* **Exercise objective**
Your task is to print, exactly and only, the lines from the start of the entries below through the line with "Table 4. Groundwater". Include both ends, but skip the pictures.

*** Recorded information Section Begins ***

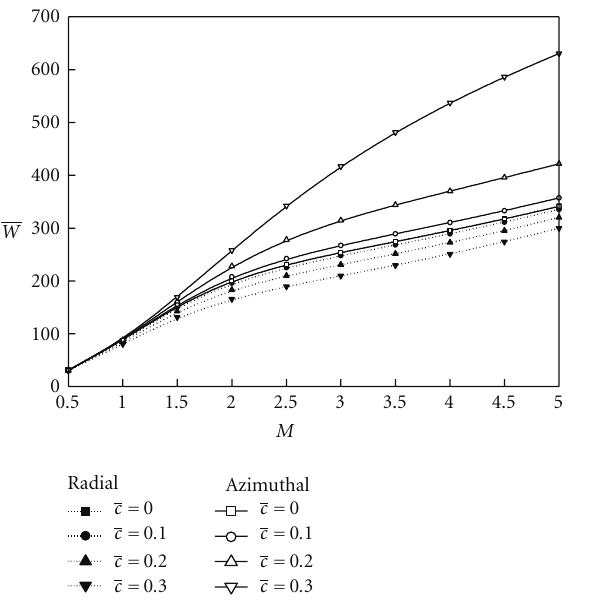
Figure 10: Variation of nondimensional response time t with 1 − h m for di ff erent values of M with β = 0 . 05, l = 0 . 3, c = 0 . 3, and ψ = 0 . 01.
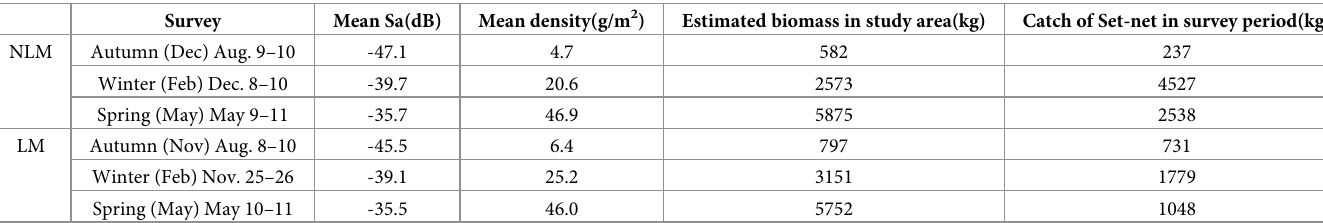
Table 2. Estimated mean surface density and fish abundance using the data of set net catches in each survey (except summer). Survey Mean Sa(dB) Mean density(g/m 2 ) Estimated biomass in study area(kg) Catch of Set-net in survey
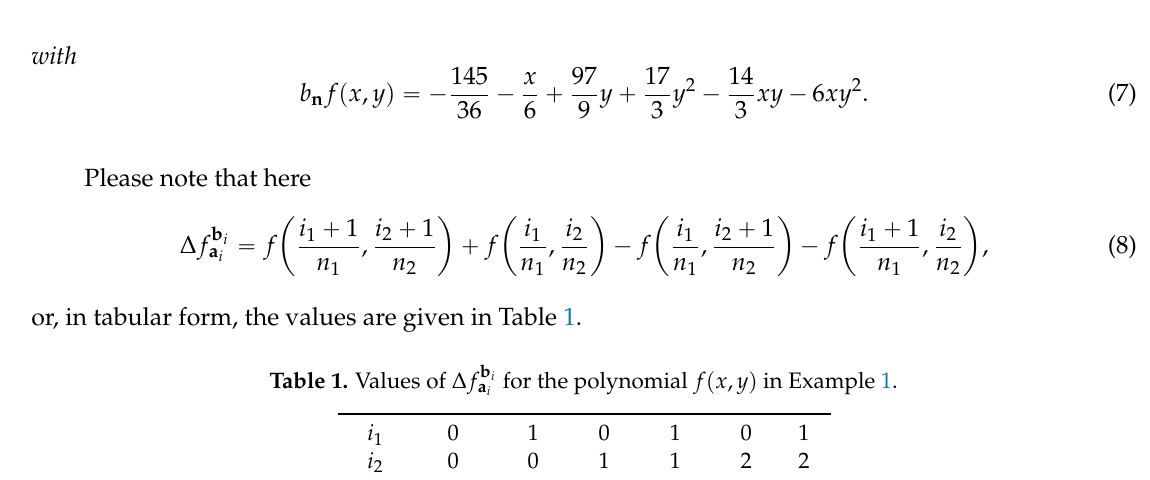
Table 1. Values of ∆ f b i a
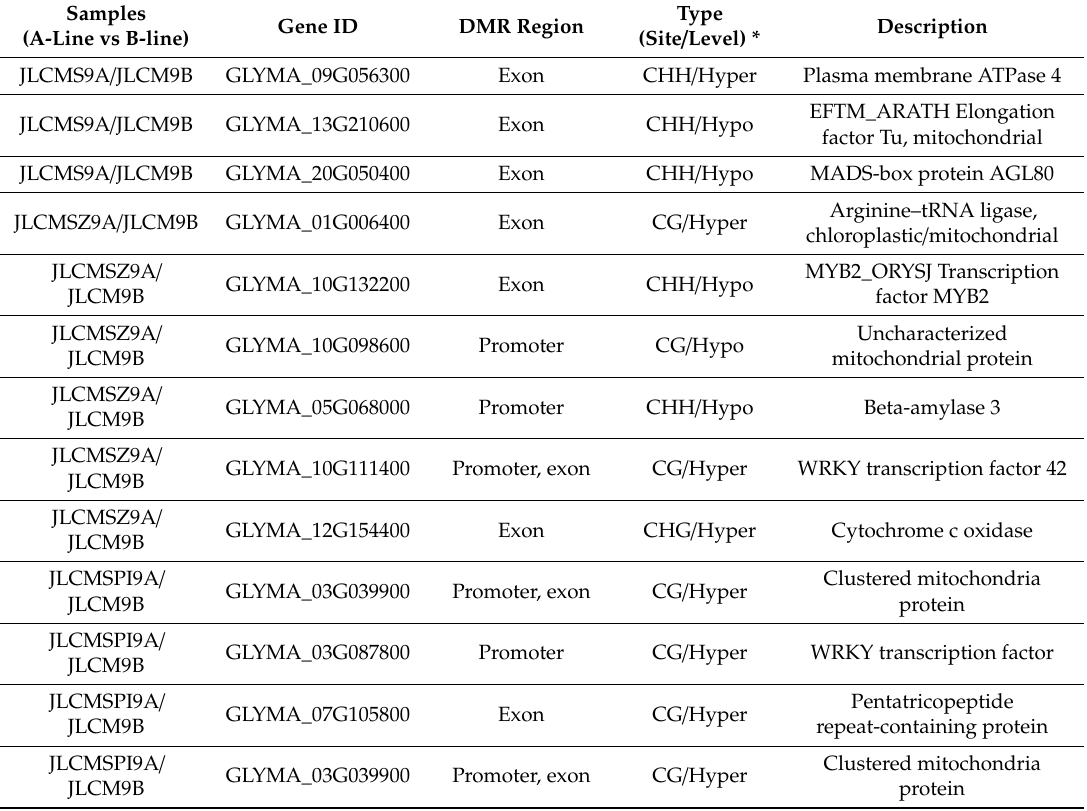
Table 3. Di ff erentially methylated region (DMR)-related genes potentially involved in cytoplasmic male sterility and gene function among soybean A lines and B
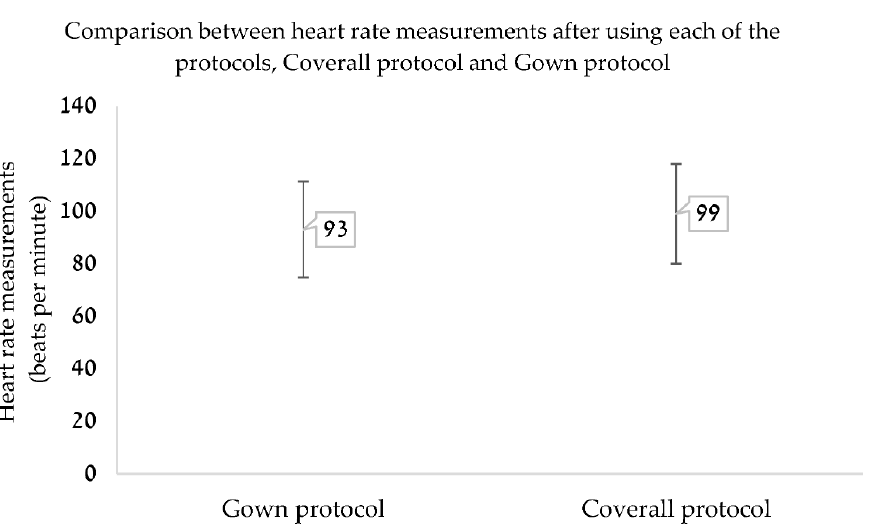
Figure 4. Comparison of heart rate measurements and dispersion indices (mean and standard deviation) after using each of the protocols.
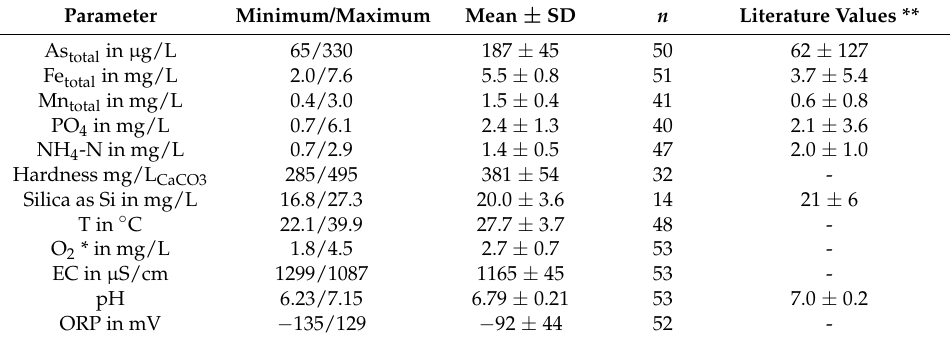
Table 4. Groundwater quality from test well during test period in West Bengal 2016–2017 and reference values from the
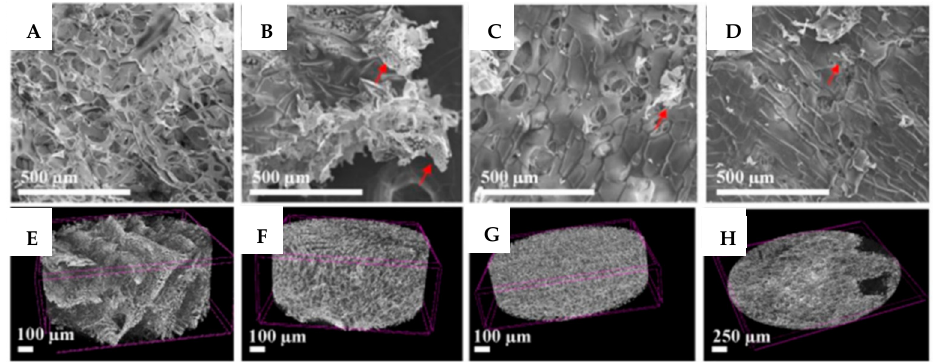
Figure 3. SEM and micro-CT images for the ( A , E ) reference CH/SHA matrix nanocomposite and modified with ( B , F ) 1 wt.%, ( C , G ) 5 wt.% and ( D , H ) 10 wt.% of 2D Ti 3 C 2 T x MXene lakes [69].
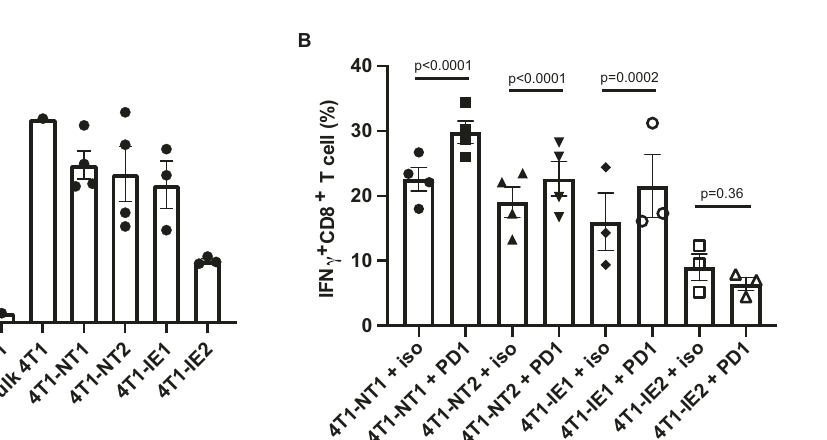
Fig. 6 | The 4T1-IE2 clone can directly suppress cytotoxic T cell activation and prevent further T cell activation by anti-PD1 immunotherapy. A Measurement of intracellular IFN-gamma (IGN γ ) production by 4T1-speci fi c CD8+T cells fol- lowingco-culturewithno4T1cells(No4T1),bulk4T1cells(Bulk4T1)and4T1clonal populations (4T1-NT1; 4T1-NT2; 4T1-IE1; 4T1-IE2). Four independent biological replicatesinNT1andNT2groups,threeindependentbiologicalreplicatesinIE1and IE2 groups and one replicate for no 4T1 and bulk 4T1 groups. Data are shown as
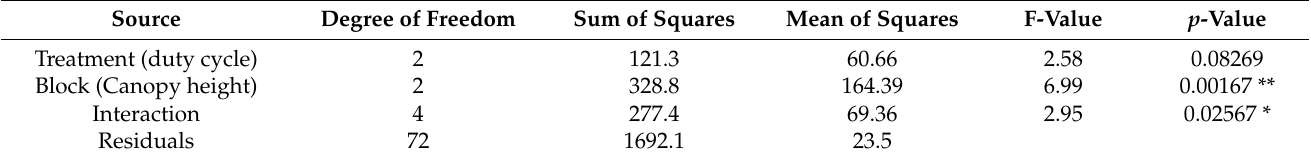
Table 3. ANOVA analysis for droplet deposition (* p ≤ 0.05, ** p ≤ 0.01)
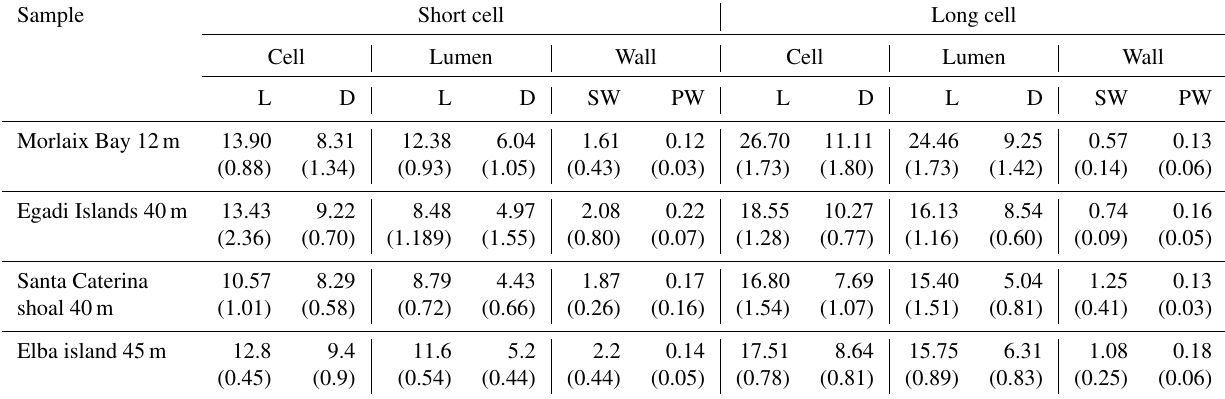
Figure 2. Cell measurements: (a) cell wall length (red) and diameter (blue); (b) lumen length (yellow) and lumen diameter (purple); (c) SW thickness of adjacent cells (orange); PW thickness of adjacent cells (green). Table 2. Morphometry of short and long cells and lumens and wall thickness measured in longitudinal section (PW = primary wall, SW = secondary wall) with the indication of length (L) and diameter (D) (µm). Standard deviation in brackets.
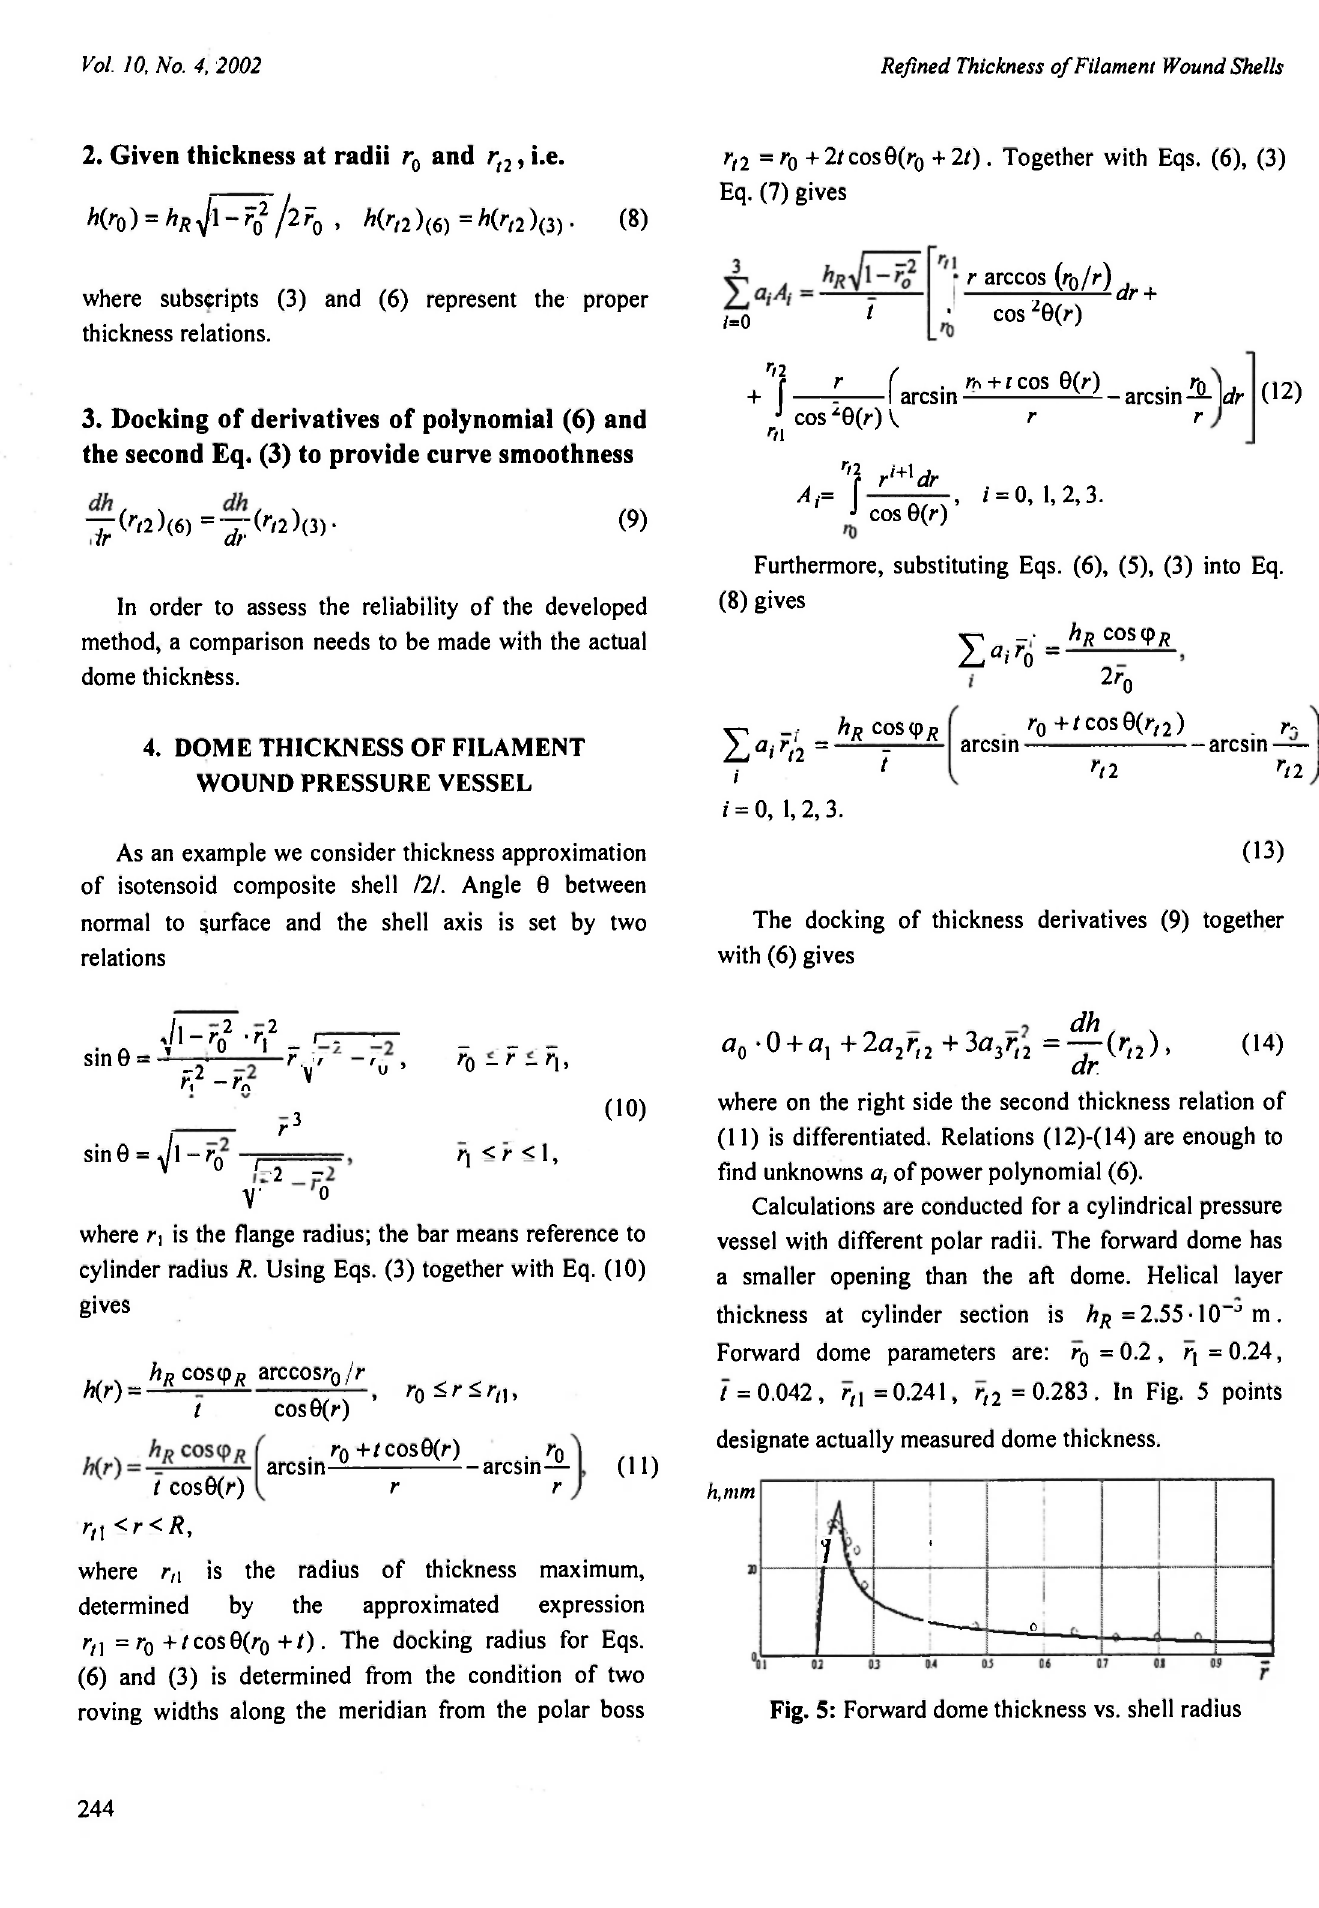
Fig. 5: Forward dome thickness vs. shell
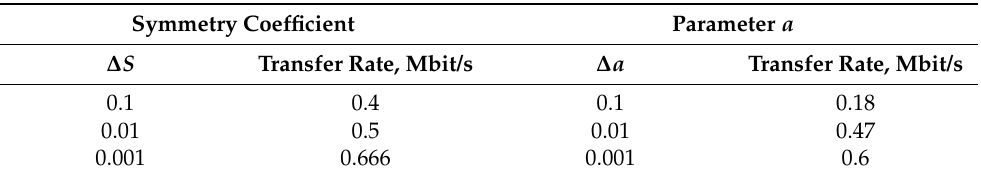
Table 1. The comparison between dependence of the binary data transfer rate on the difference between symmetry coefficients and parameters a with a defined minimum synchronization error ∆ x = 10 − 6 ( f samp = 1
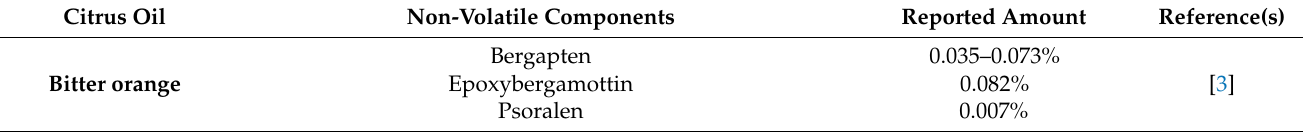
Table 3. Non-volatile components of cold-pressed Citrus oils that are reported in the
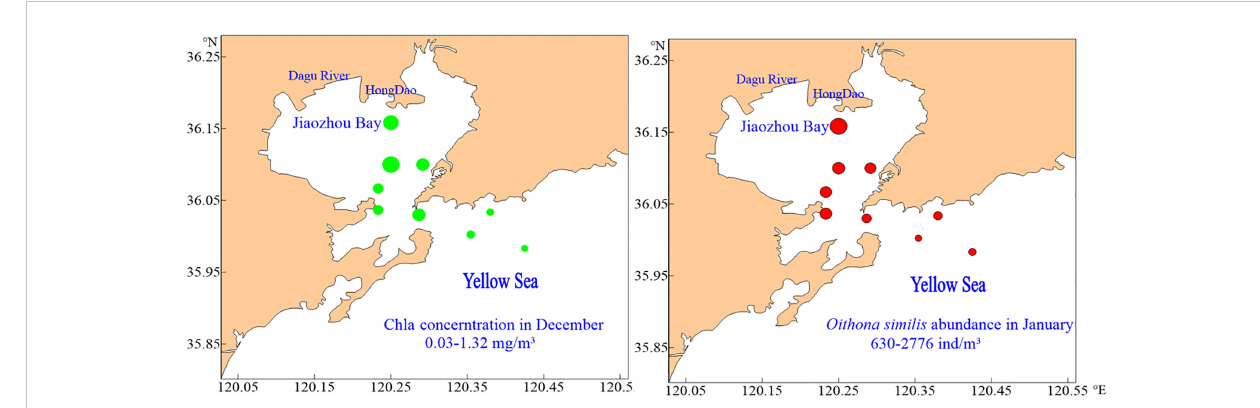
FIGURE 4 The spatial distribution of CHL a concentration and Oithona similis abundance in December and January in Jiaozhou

*** Recorded information Section Ends ***

* **Written response**
Figure 10: Variation of nondimensional response time t with 1 − h m for di ff erent values of M with β = 0 . 05, l = 0 . 3, c = 0 . 3, and ψ = 0 . 01.
Table 2. Estimated mean surface density and fish abundance using the data of set net catches in each survey (except summer). Survey Mean Sa(dB) Mean density(g/m 2 ) Estimated biomass in study area(kg) Catch of Set-net in survey
Table 1. Values of ∆ f b i a
Table 3. Di ff erentially methylated region (DMR)-related genes potentially involved in cytoplasmic male sterility and gene function among soybean A lines and B
Figure 4. Comparison of heart rate measurements and dispersion indices (mean and standard deviation) after using each of the protocols.
Table 4. Groundwater quality from test well during test period in West Bengal 2016–2017 and reference values from the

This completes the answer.